** EXERCISE DESCRIPTION **
Pictures should be omitted from your copy. Everything else in the entries below must be restated word for word.

STUDY MATERIAL: Begin

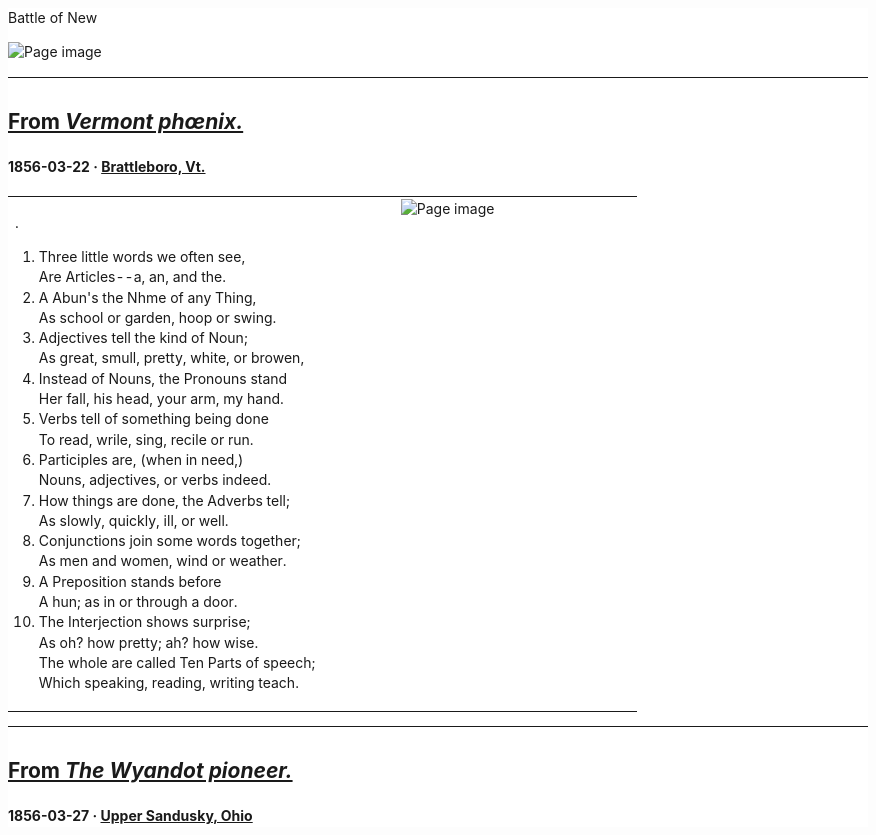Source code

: Battle of New
</td><td style="width: 50%; max-height: 75%; margin: auto; display: block;">
<img alt="Page image" src="https://tile.loc.gov/image-services/iiif/service:ndnp:curiv:batch_curiv_lovage_ver01:data:sn93051027:00279557931:1856010501:0048/pct:17.668637,30.706320,13.307520,17.159851/!600,600/0/default.jpg"/>
</td>
</tr></table>

---

## [From _Vermont phœnix._](https://www.loc.gov/resource/sn98060050/1856-03-22/ed-1/?sp=4)

#### 1856-03-22 &middot; [Brattleboro, Vt.](http://dbpedia.org/resource/Brattleboro%2C_Vermont)

<table style="width: 100%;"><tr><td style="width: 50%">

.  
1. Three little words we often see,  
Are Articles--a, an, and the.  
2. A Abun&#x27;s the Nhme of any Thing,  
As school or garden, hoop or swing.  
3. Adjectives tell the kind of Noun;  
As great, smull, pretty, white, or browen,  
4. Instead of Nouns, the Pronouns stand  
Her fall, his head, your arm, my hand.  
5. Verbs tell of something being done  
To read, wrile, sing, recile or run.  
6. Participles are, (when in need,)  
Nouns, adjectives, or verbs indeed.  
7. How things are done, the Adverbs tell;  
As slowly, quickly, ill, or well.  
8. Conjunctions join some words together;  
As men and women, wind or weather.  
9. A Preposition stands before  
A hun; as in or through a door.  
10. The Interjection shows surprise;  
As oh? how pretty; ah? how wise.  
The whole are called Ten Parts of speech;  
Which speaking, reading, writing teach.
</td><td style="width: 50%; max-height: 75%; margin: auto; display: block;">
<img alt="Page image" src="https://tile.loc.gov/image-services/iiif/service:ndnp:vtu:batch_vtu_danby_ver01:data:sn98060050:00280777341:1856032201:0645/pct:4.084474,15.463546,11.789278,12.403240/!600,600/0/default.jpg"/>
</td>
</tr></table>

---

## [From _The Wyandot pioneer._](https://www.loc.gov/resource/sn87076863/1856-03-27/ed-1/?sp=1)

#### 1856-03-27 &middot; [Upper Sandusky, Ohio](http://dbpedia.org/resource/Upper_Sandusky%2C_Ohio)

STUDY MATERIAL: End

** ANSWER AREA **
Source code

: Battle of New
</td><td style="width: 50%; max-height: 75%; margin: auto; display: block;">
<img alt="Page image" src="https://tile.loc.gov/image-services/iiif/service:ndnp:curiv:batch_curiv_lovage_ver01:data:sn93051027:00279557931:1856010501:0048/pct:17.668637,30.706320,13.307520,17.159851/!600,600/0/default.jpg"/>
</td>
</tr></table>

---

## [From _Vermont phœnix._](https://www.loc.gov/resource/sn98060050/1856-03-22/ed-1/?sp=4)

#### 1856-03-22 &middot; [Brattleboro, Vt.](http://dbpedia.org/resource/Brattleboro%2C_Vermont)

<table style="width: 100%;"><tr><td style="width: 50%">

.  
1. Three little words we often see,  
Are Articles--a, an, and the.  
2. A Abun&#x27;s the Nhme of any Thing,  
As school or garden, hoop or swing.  
3. Adjectives tell the kind of Noun;  
As great, smull, pretty, white, or browen,  
4. Instead of Nouns, the Pronouns stand  
Her fall, his head, your arm, my hand.  
5. Verbs tell of something being done  
To read, wrile, sing, recile or run.  
6. Participles are, (when in need,)  
Nouns, adjectives, or verbs indeed.  
7. How things are done, the Adverbs tell;  
As slowly, quickly, ill, or well.  
8. Conjunctions join some words together;  
As men and women, wind or weather.  
9. A Preposition stands before  
A hun; as in or through a door.  
10. The Interjection shows surprise;  
As oh? how pretty; ah? how wise.  
The whole are called Ten Parts of speech;  
Which speaking, reading, writing teach.
</td><td style="width: 50%; max-height: 75%; margin: auto; display: block;">
<img alt="Page image" src="https://tile.loc.gov/image-services/iiif/service:ndnp:vtu:batch_vtu_danby_ver01:data:sn98060050:00280777341:1856032201:0645/pct:4.084474,15.463546,11.789278,12.403240/!600,600/0/default.jpg"/>
</td>
</tr></table>

---

## [From _The Wyandot pioneer._](https://www.loc.gov/resource/sn87076863/1856-03-27/ed-1/?sp=1)

#### 1856-03-27 &middot; [Upper Sandusky, Ohio](http://dbpedia.org/resource/Upper_Sandusky%2C_Ohio)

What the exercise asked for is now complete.